Neither had any experience of working in the food business, but an opportunity to open a unit in Bethnal Green under the railway arches in 2007 offered a chance to learn about production without enormous overheads, and provided some reassurance to friends who were putting up investment. And it was tough. Dom says he found the hardest thing was to marry up the cost of the best ingredients against the highest price that people were prepared to pay.
The customers of this business were in offices in the City to where the sandwiches were ecologically transported by cargo bikes sourced in Amsterdam. And this is how the food made in their first and largest site in Farringdon, founded in 2009, is still distributed to the other units.
So what does Farm Collective actually sell that’s so different? Like many daytime venues, it sells sandwiches, salads, tray bake cakes and hot drinks. What lifts it above most other independent sandwich bars is the attention to detail on the choice of suppliers. The tea is from the Tregothnan estate in Cornwall, the only place in England where tea bushes are grown commercially. The coffee is roasted by Square Mile, widely regarded throughout the restaurant world as one of the best producers in London. And for a short burst at lunchtime there is an intense push on hot food: the beefsteak and other pies in the range come from North Yorkshire (and I can tell you that the pastry is meltingly wonderful). Or else the food is made in house. To satisfy the demand of the three outlets for supply, the kitchen shift in Farringdon starts at 4.30 am.

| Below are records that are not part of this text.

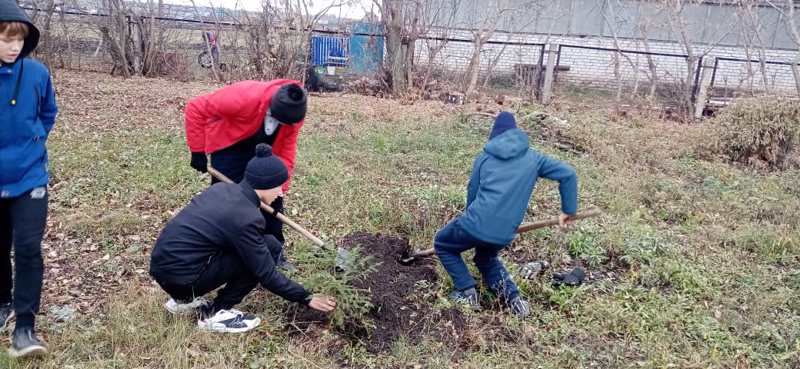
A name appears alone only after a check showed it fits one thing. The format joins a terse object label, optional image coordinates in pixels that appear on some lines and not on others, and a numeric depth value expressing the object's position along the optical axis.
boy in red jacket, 3.29
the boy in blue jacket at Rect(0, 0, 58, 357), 2.47
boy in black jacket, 2.75
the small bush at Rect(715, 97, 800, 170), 7.35
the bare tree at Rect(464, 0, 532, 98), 12.57
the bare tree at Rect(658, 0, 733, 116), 11.86
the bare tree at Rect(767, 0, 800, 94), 10.73
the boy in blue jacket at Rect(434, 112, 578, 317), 3.19
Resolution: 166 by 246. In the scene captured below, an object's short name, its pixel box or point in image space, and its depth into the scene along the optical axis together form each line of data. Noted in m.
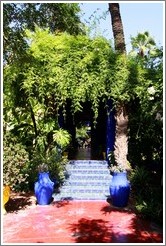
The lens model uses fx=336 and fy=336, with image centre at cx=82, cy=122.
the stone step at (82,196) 10.40
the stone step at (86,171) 12.17
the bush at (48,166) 11.18
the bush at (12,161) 8.70
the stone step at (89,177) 11.70
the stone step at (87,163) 12.82
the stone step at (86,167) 12.54
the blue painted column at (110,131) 12.85
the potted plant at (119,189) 9.53
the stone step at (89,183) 11.24
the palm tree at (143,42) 28.22
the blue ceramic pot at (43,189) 9.80
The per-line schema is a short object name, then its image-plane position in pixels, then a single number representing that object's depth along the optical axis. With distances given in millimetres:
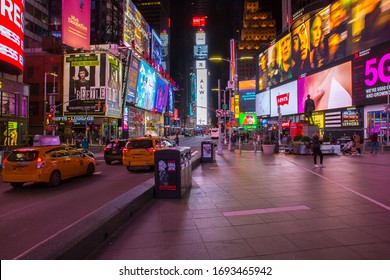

“What do you think makes you different from other places?” I ask. “For example, EAT is just a few units away”. Dom answers confidently. ” I think our food is a bit more real. The comments we get again and again is that it tastes home made. Well, it should do because if I was making the same thing at home, this is what it would taste like. It’s stuff that you as a consumer would actually buy in a famers’ market. And it’s also the diversity of what we do. At lunchtime in Farringdon, you might get a group of 4 people: one is having pie and mash, one a salad, another a baguette and the fourth an ordinary sandwich. I don’t think there’s many places where you could get that choice.”
I suggest that they are taking their expansion very slowly and carefully. The second tiny Throgmorton branch, hardly more than a kiosk, by Threadneedle St was apparently offered with such a good rent deal in 2012 it was difficult to refuse. And once a new second link had been forged the next one naturally followed on. Five months after opening, Dom admits that the Gray’s Inn Road shop has been tough. It is not an easy location to crack. It’s as though everyone is rushing on buses down to Holborn, and there over the road is the seemingly impenetrable wall of Gray’s Inn.
With my consultant’s hat on, I would say the cold food offering might need a bit more love and expertise. Both salads and sandwiches are made in the central kitchen in Farringdon. The intentions are there: organic bread from Flour Power City, and good provenance as regards the ingredients, but there is not quite the wow factor of the hot food. I tried the salt beef and dill mayonnaise granary baguette, and Wiltshire ham and cheddar granary sandwich, both at £3.70. Both of these tasted OK, the seasoning was well balanced, and the pickle in the sandwich was sharp and tasty. But the baguette was not crusty enough and the selection generally just needs a bit more pizazz. And maybe a good range of British produced drinks in the chiller would be an easy way to liven the display.
But these are superficial niggles. I am confident these guys will get there, and in the meantime, the formula works like a dream on their site in cosy Cowcross Street, where the queues snake around the shop at lunchtime. Dom is modest and knows there is some way to go till they get it all completely right. But they’re definitely on to something.